Листья от грусти желтеют, а некоторые от тоски кровавятся.
Вот падает кленовый лист, — умер он, оторвался от родной ему веточки и падает.
Он не падает стоймя на землю — нет.
Ему так не хочется идти на вечный покой, лежать и тлеть среди умерших собратьев своих...
Он кружит на поляне, то вверх поднимается, то клонится к земле.
Ой, как не хочется ему тлеть!
Последним судорожным движением он рвётся вверх, к свету, к солнцу, что так ласкало его, так голубило...
Но нет уже силы в кленовом листе, нет уже жизни в нём, падает кленовый лист на землю и затихает...
Весной на его месте молодой будет лист, зелёный, он с ветром будет разговаривать, хватать своими жилками солнечный луч, под дождём купаться и росой умываться.
Чтобы потом умереть...
Старое отживает, новое — рождается.
— Хор! хор! хор! — слышите вы вальдшнеповы "позывные".
— Б-б-бах!
-— Ну что? — кричит вам с другого конца балки приятель. — Пудель?
— Пудель! — отвечаете вы.
— Я так и знал! — иронизирует приятель.
А вы себе думаете:
— Слава богу, что пудель! Пусть себе птичка живёт!
С собакой тоже очень интересно охотиться на вальдшнепа.
С хорошей, конечно, собакой.
Стойка... Пиль!.. Бббах!.. и т. д., и т. п.
А мне кажется, что не так даже интересно охотиться на вальдшнепа с собакой, как об этом рассказывать.

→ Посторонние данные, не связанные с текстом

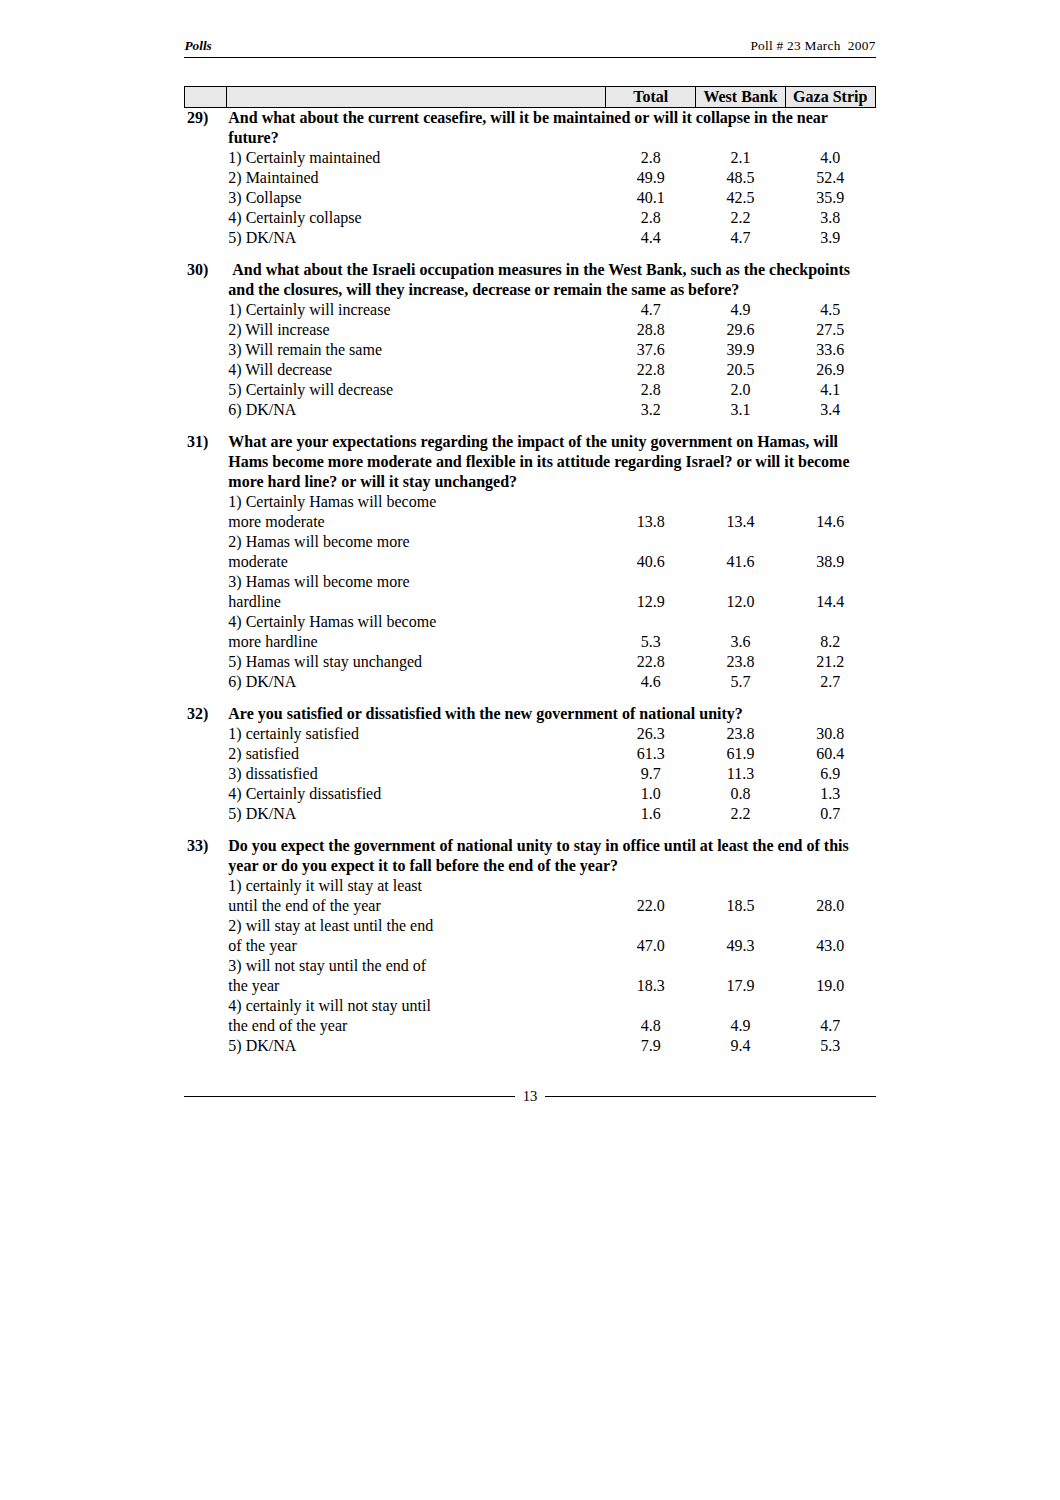Polls
Poll # 23 March 2007
| | | Total | West Bank | Gaza Strip |
| 29) | And what about the current ceasefire, will it be maintained or will it collapse in the near future? |
| | 1) Certainly maintained | 2.8 | 2.1 | 4.0 |
| | 2) Maintained | 49.9 | 48.5 | 52.4 |
| | 3) Collapse | 40.1 | 42.5 | 35.9 |
| | 4) Certainly collapse | 2.8 | 2.2 | 3.8 |
| | 5) DK/NA | 4.4 | 4.7 | 3.9 |
| 30) | And what about the Israeli occupation measures in the West Bank, such as the checkpoints and the closures, will they increase, decrease or remain the same as before? |
| | 1) Certainly will increase | 4.7 | 4.9 | 4.5 |
| | 2) Will increase | 28.8 | 29.6 | 27.5 |
| | 3) Will remain the same | 37.6 | 39.9 | 33.6 |
| | 4) Will decrease | 22.8 | 20.5 | 26.9 |
| | 5) Certainly will decrease | 2.8 | 2.0 | 4.1 |
| | 6) DK/NA | 3.2 | 3.1 | 3.4 |
| 31) | What are your expectations regarding the impact of the unity government on Hamas, will Hams become more moderate and flexible in its attitude regarding Israel? or will it become more hard line? or will it stay unchanged? |
| | 1) Certainly Hamas will become | | | |
| | more moderate | 13.8 | 13.4 | 14.6 |
| | 2) Hamas will become more | | | |
| | moderate | 40.6 | 41.6 | 38.9 |
| | 3) Hamas will become more | | | |
| | hardline | 12.9 | 12.0 | 14.4 |
| | 4) Certainly Hamas will become | | | |
| | more hardline | 5.3 | 3.6 | 8.2 |
| | 5) Hamas will stay unchanged | 22.8 | 23.8 | 21.2 |
| | 6) DK/NA | 4.6 | 5.7 | 2.7 |
| 32) | Are you satisfied or dissatisfied with the new government of national unity? |
| | 1) certainly satisfied | 26.3 | 23.8 | 30.8 |
| | 2) satisfied | 61.3 | 61.9 | 60.4 |
| | 3) dissatisfied | 9.7 | 11.3 | 6.9 |
| | 4) Certainly dissatisfied | 1.0 | 0.8 | 1.3 |
| | 5) DK/NA | 1.6 | 2.2 | 0.7 |
| 33) | Do you expect the government of national unity to stay in office until at least the end of this year or do you expect it to fall before the end of the year? |
| | 1) certainly it will stay at least | | | |
| | until the end of the year | 22.0 | 18.5 | 28.0 |
| | 2) will stay at least until the end | | | |
| | of the year | 47.0 | 49.3 | 43.0 |
| | 3) will not stay until the end of | | | |
| | the year | 18.3 | 17.9 | 19.0 |
| | 4) certainly it will not stay until | | | |
| | the end of the year | 4.8 | 4.9 | 4.7 |
| | 5) DK/NA | 7.9 | 9.4 | 5.3 |
13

— Ральф мой... Не успел я вылезти из трамвая в Святошине, смотрю — он уже потянул. Я за ним. Тянет, тянет, тянет... Я за ним... Уже и Ирпень миновали, а он тянет... Вижу, уже вот-вот Коростень, а он тянет...
— Слушай, — перебивает один из гостей, — давай выпьем и закусим, потом уже пусть он дальше тянет...
1945
ДИКАЯ КОЗА
Ю. В. Шумскому
Благородное животное — дикая коза.
Благородна и своей статью, когда, стройная и нежная, стоит она среди кустов орешника или на зелёной цветуще-пахучей поляне леса нашего чарующего, или когда, спустившись к Суле, к Роси, к Горыни, грациозно наклонившись, студёную воду пьёт.
Благородна и в стремительном вихре-полёте, когда, напуганная, не бежит, а стелется над чащей, над кустами или между дубово-кленово-ясеневыми стволами...
А ещё благороднее она тем, что через неё и благодаря ей можно выявить очень несимпатичную породу рода человеческого, ту породу, что позорит почётное звание охотника — человека, которому есть название браконьер. Браконьер — это, собственно говоря, человек только снаружи: у него, если начинать снизу, — две ноги, брюхо, грудь, две руки, морда, гляделки, голова и фуражка или шляпа на голове.
В гляделках (у людей эти штуки называются — глаза) нет ни радости, ни печали, одни только хитрости.